In January 1997, the Fed submitted for public comment another proposal that further relaxes the restrictions between Section 20 subsidiaries and their bank affiliates. Since 1987 when the original Section 20 firewalls were prescribed, the Fed implemented Section 23B of the Federal Reserve Act, which requires all inter-affiliate transactions to be on arm’s-length terms. Also, Section 23B prohibits representing that a bank is responsible for a Section 20 affiliate’s obligations, and prohibits a bank from purchasing certain products from a Section 20 affiliate. Thus, Section 23B makes many of the firewalls specifically designed for the securities affiliates redundant. In addition, as the Fed has gained experience in regulating banks’ securities affiliates, it has become apparent that some of the Section 20 firewalls are too conservative and impede their ability to operate efficiently and effectively. Modifying these restrictions would allow the bank and the securities affiliate to maximize synergies, enhance services, and possibly reduce costs.

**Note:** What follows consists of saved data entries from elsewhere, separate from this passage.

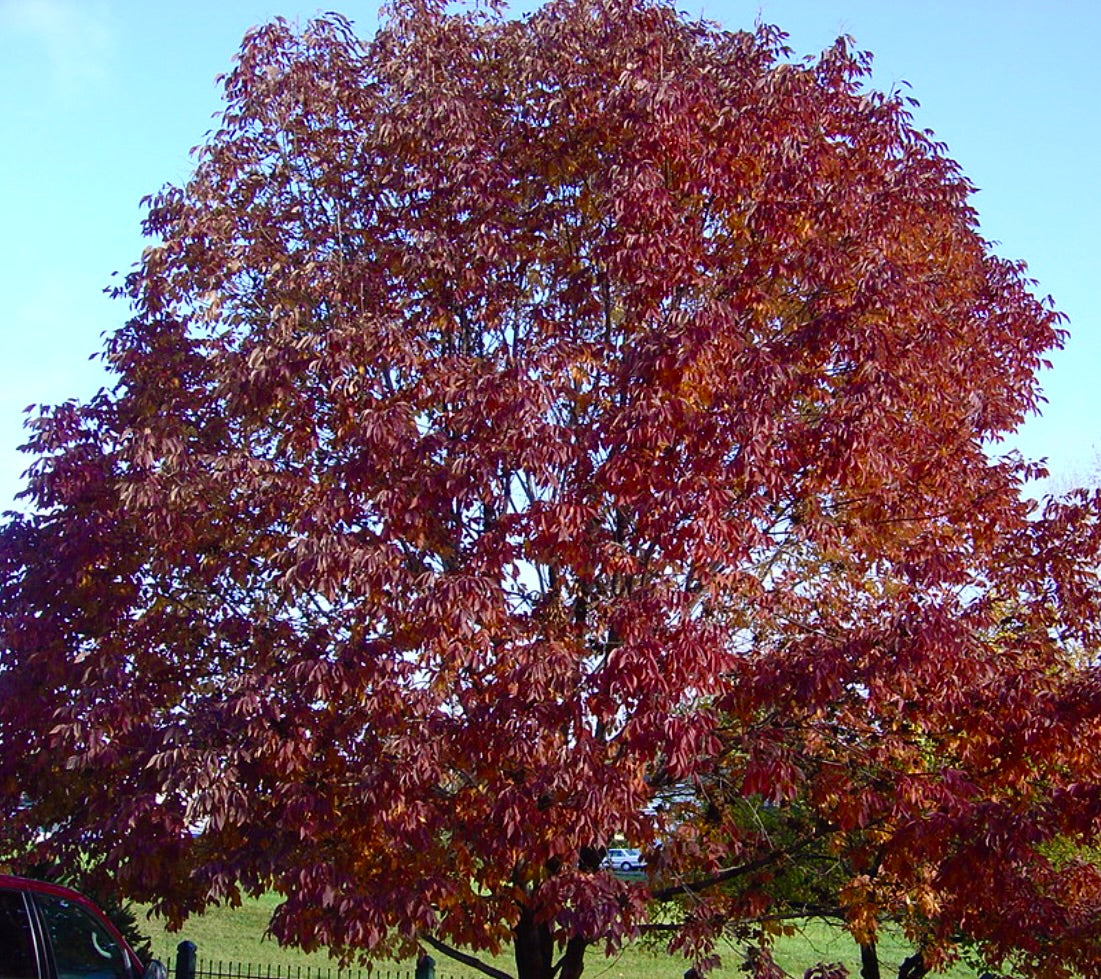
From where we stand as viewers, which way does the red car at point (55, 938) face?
facing to the right of the viewer
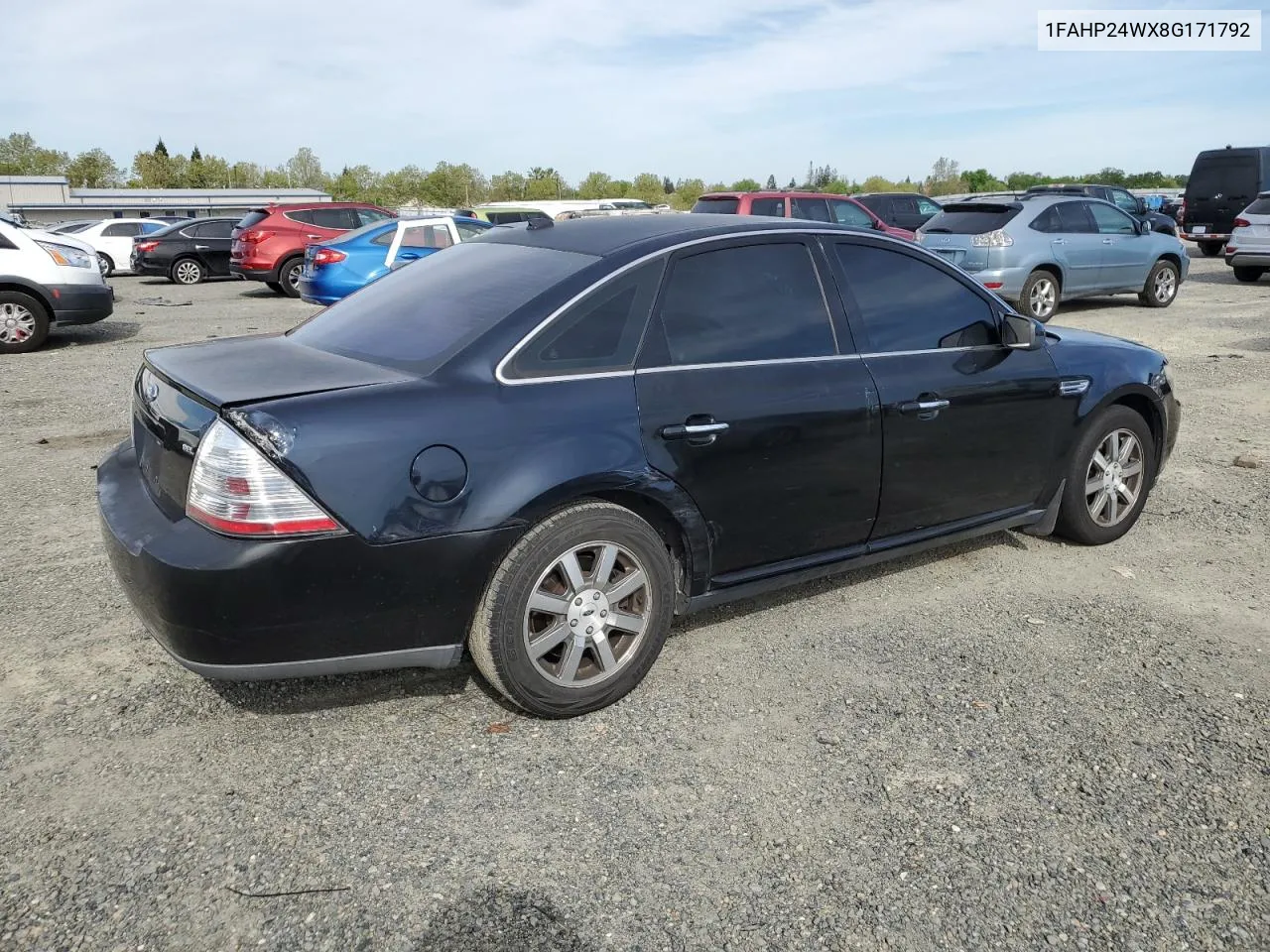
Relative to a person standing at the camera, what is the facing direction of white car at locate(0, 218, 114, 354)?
facing to the right of the viewer

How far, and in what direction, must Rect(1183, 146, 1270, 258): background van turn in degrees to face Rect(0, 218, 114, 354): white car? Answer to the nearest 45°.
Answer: approximately 180°

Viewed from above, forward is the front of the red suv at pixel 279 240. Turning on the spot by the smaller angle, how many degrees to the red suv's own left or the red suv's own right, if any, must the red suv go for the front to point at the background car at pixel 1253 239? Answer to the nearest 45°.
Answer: approximately 45° to the red suv's own right

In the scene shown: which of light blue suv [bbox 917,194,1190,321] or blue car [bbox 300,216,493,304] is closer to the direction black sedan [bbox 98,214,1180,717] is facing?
the light blue suv

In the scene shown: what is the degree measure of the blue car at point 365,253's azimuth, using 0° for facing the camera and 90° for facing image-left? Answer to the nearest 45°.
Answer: approximately 225°

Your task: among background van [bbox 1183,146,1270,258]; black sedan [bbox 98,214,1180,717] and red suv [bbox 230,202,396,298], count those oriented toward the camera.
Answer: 0

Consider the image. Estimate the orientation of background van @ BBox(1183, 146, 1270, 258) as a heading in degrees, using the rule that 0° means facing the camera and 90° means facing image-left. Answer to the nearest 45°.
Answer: approximately 225°

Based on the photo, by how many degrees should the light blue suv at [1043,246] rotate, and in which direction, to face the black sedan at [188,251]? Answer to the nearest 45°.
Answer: approximately 135° to its left

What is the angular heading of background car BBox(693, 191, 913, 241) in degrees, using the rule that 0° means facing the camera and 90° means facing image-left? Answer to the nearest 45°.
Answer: approximately 225°

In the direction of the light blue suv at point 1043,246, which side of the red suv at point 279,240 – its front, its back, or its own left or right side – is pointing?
right

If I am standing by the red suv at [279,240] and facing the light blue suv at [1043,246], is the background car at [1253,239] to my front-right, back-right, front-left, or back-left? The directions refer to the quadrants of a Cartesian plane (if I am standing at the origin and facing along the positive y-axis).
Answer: front-left
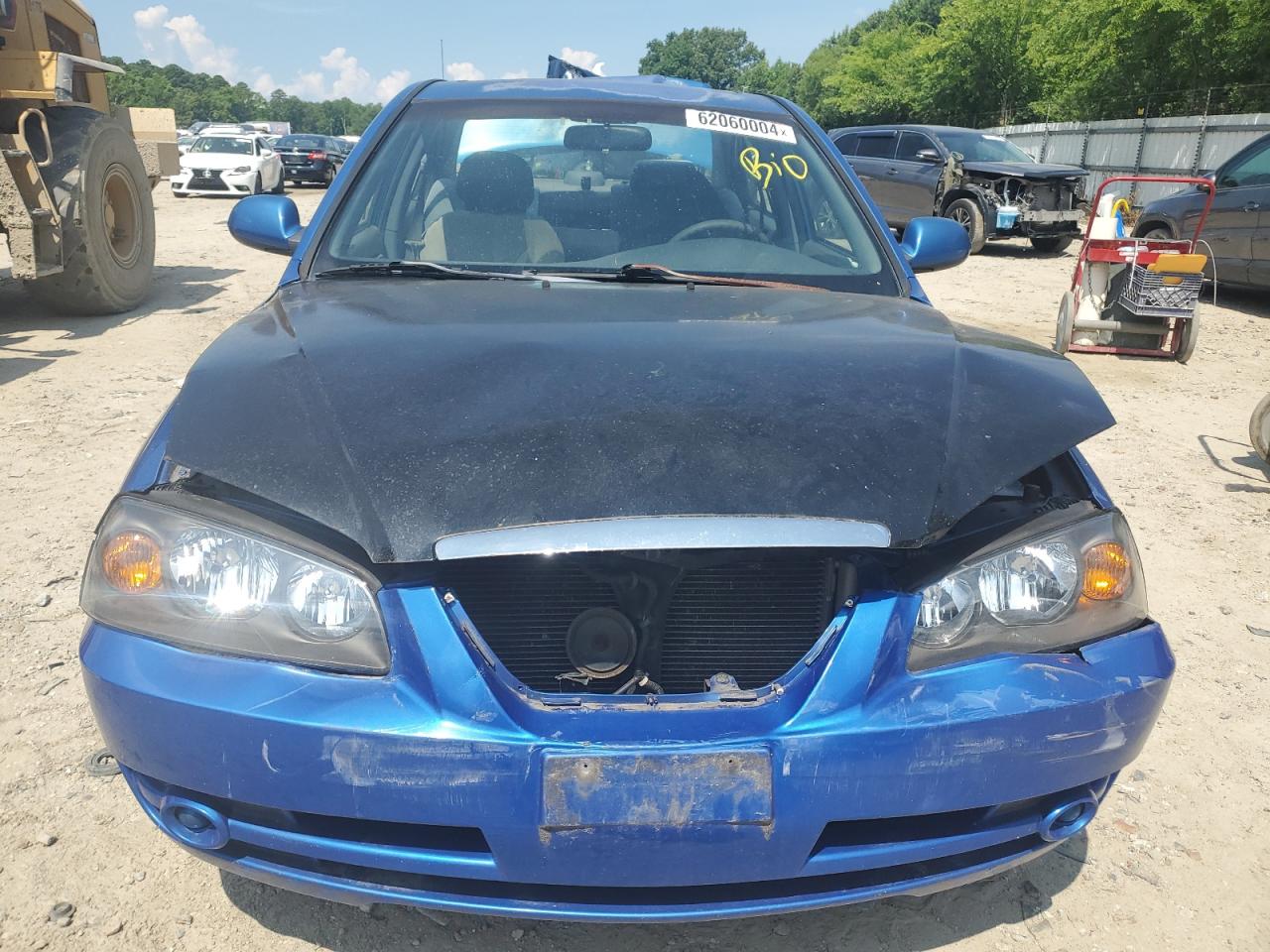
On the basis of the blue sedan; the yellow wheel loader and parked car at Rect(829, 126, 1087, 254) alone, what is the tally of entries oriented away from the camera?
0

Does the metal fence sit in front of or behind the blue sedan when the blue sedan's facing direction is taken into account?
behind

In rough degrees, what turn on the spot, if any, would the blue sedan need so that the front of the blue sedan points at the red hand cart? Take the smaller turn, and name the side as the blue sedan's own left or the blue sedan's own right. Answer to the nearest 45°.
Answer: approximately 135° to the blue sedan's own left

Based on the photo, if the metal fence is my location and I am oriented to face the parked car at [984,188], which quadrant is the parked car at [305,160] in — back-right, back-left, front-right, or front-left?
front-right

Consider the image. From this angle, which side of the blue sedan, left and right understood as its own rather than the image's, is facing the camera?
front

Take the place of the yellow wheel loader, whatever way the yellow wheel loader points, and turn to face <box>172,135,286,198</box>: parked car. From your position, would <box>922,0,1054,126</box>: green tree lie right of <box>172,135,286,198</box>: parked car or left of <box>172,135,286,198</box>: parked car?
right

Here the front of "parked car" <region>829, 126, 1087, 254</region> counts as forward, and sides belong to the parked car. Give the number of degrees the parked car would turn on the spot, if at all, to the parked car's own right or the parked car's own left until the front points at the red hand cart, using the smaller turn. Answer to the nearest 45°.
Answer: approximately 45° to the parked car's own right

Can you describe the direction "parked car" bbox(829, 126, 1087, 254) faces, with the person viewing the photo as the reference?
facing the viewer and to the right of the viewer

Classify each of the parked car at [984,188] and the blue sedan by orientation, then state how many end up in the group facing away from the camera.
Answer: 0
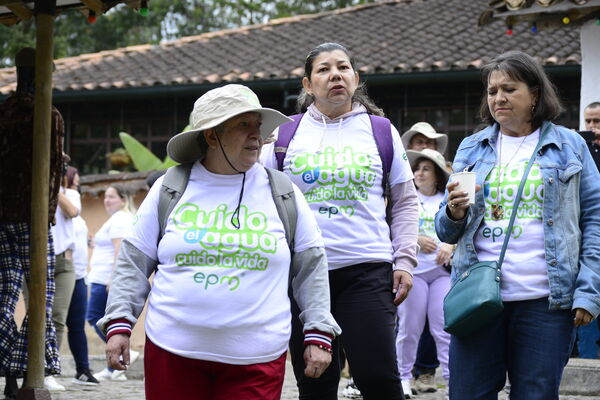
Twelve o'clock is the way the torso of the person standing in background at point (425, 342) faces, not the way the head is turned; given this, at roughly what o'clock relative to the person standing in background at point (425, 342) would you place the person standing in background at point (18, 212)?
the person standing in background at point (18, 212) is roughly at 2 o'clock from the person standing in background at point (425, 342).

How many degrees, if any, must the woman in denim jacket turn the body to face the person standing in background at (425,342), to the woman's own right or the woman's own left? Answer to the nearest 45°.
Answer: approximately 135° to the woman's own right

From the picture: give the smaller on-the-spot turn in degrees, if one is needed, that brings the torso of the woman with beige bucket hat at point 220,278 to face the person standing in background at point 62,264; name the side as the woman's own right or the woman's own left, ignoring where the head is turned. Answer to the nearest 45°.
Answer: approximately 180°

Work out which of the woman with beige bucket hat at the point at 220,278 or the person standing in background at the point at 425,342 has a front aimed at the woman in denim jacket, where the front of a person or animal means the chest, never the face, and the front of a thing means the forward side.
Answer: the person standing in background

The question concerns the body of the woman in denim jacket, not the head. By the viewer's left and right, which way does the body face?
facing the viewer and to the left of the viewer

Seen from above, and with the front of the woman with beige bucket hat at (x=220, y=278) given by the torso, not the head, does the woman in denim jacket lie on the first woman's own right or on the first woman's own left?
on the first woman's own left

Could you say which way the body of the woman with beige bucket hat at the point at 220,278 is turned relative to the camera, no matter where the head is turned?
toward the camera

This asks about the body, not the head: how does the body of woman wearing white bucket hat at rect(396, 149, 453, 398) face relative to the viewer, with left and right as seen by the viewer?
facing the viewer
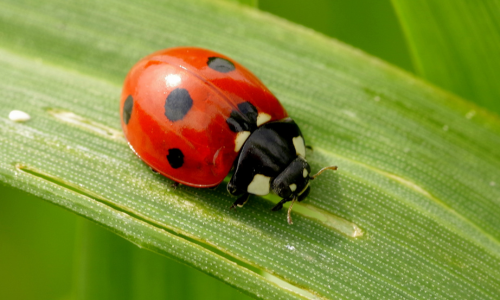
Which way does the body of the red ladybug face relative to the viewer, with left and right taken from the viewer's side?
facing the viewer and to the right of the viewer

Nevertheless, important policy questions remain to be addressed. While policymakers seem to be in general agreement that the Glass-Steagall Act should be repealed, there is vigorous debate on how to integrate commercial and investment banking. At issue are: How can the financial services industry be modernized without compromising the safety and soundness of the banking system? What degree of integration among financial services providers, and between financial and non-financial firms, would be socially desirable? How should the new financial services firms be organized and regulated?

Conclusion

Although the Glass-Steagall Act, which separates commercial banking from investment banking, has been targeted for repeal for many years, the reform effort has failed each time. However, in enforcing the law, banking regulators have some leeway in providing limited relief for banking firms to engage in ineligible securities activities through their Section 20 subsidiaries. Despite being hamstrung by numerous restrictions, banks’ securities affiliates have been able to foster meaningful competition in the somewhat concentrated investment banking market. As financial services customers are benefiting from banking firms’ penetration into the securities market, the restrictions on Section 20 securities affiliates are being gradually relaxed. Nevertheless, true financial modernization can be accomplished only by reforming the Glass-Steagall Act, rather than by loosening banking regulations. The success of banks’ securities affiliates should be viewed as convincing economic evidence to support such reform.